I just tried the new Valo theme and its abilities. Man I’m impressed.
So thanks a bunch to Jouni and his magic spells. :slight_smile:

After that I tried to implement valo in an example app, but I couldn’t solve a problem I stumbled upon:
I have a layout container with some buttons within. These buttons shouldn’t look the same as the rest of the application, I need them to be borderless in all states with just a bar/border on the bottom when focused.

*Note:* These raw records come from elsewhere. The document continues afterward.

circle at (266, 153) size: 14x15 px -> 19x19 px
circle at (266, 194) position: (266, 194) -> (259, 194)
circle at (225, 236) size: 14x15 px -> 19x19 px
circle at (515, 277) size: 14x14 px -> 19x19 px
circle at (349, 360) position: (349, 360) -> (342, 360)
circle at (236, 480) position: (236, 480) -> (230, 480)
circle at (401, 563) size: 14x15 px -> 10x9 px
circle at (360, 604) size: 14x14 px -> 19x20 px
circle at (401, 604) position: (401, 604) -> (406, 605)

For reference I tried the following:

.test-navigation .v-button{
      background: $v-background;
      border: none;
      @include box-shadow(none);
      &:hover {
          background: $v-background;
          background-color: $v-background-color;
          font-weight: $v-font-weight+200;
      }
      &:focus, &.highlight {
          border: none;
          border-radius: 0;
          border-bottom: 2px solid $v-focus-color;
          @include box-shadow(none);          
      }
  }

For some reason the focused button still has some colored lines on the left and right side of the button.
Does someone has an idea to fix this?

Add that, see if it helps. :slight_smile:

&:focus:after {
  @include box-shadow(none);
}

Yeah that’s it. Thanks a bunch.

Hi
That’s amazing, I had a similar problem: I needed an “icon-only”-button without borders. So

button.addStyleName(ValoTheme.BUTTON_BORDERLESS); button.addStyleName(ValoTheme.BUTTON_ICON_ONLY); was almost everything I needed, except the border/frame around the icon when the button has focus. I tried nearly everything, but all I needed after I found this thread was

.v-button-borderless:focus:after { @include box-shadow(none); } That’s very nice and I’m really happy, but could anyone explain this? I’d like to understand these (s)css-things :slight_smile:

Hey Johannes,

There is a box-shadow on the :after pseudo-element when the component is focused. It might not be the most obvious or first place you’d look, but yeah… Most browsers offer some kind of “DOM/stylesheet inspector”. I recommend using that if you want to familiarize yourself with Valo.

You can also, at least in Chrome, enable/toggle an element’s active, hover, focus and visited states - allowing you to roam free and inspect the applied styles.